DETROIT -- In a bid to solidify its place in the growing automotive semiconductor market, Motorola has formed a partnership with a German manufacturer of integrated circuits.

But the partnership with Dortmund-based Elmos Semiconductor AG is just that, a partnership, insists Motorola vice president and general manager, Juergen Weyer.

"It is not a merger," says Mr. Weyer. "There is no investment." Adds Elmos vice president and general manager Dr. Peter Thoma: "We are two separate companies."

Details of their agreement remain secret, though Dr. Thoma says the framework provides for a "long-term" association and a statement issued by Motorola says the deal is not exclusive.

"Both parties are free to work with other semiconductor suppliers," it says. The two companies plan to provide automotive customers with advanced microcontrollers, placing an emphasis on competitive pricing and fast time-to-market.

"Elmos and Motorola are committed to providing the industry (with) fast design cycle times and long-term supply capabilities," says Dr. Thoma, who joined Elmos late last year after spending 18 years with BMW.

The luxury carmaker buys about 70% of its microcontrollers from Motorola. And it was there that Dr. Thoma established a working relationship with Mr. Weyer and Motorola.

"I was on the customer side, he was on sthe upplier side," Dr. Thoma recalls.Both men were elusive when asked who initiated partnership discussions. "We had, of course, a motivation," says Mr. Weyer. But, he adds, partnership wasn't a primary goal.

"Did we have to have some partners? Not really. I mean, we have been very successful. But you see there is a lot of discussion about second-sourcing. In many cases, those true second sources are not really there. So the first key thing for us is can you really make a step forward and do some true second-sourcing?"
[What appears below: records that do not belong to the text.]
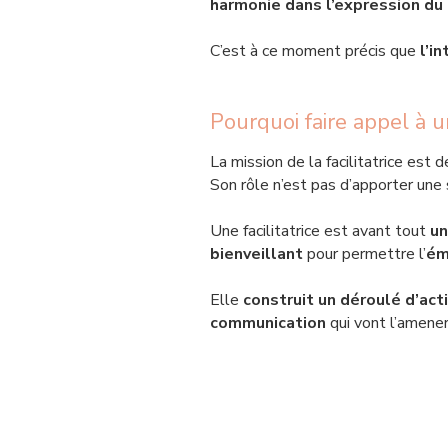
harmonie dans l’expression du 
C’est à ce moment précis que
l’i
Pourquoi faire appel à un
​
La mission de la facilitatrice est 
Son rôle n’est pas d’apporter une 
Une facilitatrice est avant tout
u
bienveillant
pour permettre l’
ém
Elle
construit un déroulé d’act
communication
qui vont l’amener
With regard to Elmos, Mr. Weyer says, the answer is affirmative. The alliance, Dr. Thoma adds, will create "one overall systems knowledge base, operating system, tool set and supply chain."

Elmos, which went public in 1999, brings the capability to provide fast, flexible designs of standard and high-voltage peripherals. Motorola, meanwhile, provides a production capability that affords high volume and high quality. The 73-year-old company is also the world's top producer of embedded processors with global semiconductor sales in 2000 of $7.9 billion.

The first product to feature the footprints of both companies will hit the market before year's end. And already there is no shortage of demand.

"Today, we have probably 20 buyers for it," says Mr. Weyer. Following announcement of the partnership, Motorola revealed its strategy for increasing its presence in the automotive semiconductor market. Motorola is expanding its portfolio of high-performance PowerPC microprocessors to address specific needs of the motoring public, says Scott Anderson, Motorola's senior vice-president.

"Automotive customers are seeking solutions to complex applications, such as adding enhanced safety features, maximizing engine performance, ensuring powertrain reliability and communicating via driver information systems," Mr. Anderson says. "To deliver on these requirements, a high-speed, cost-effective PowerPC microprocessor is needed."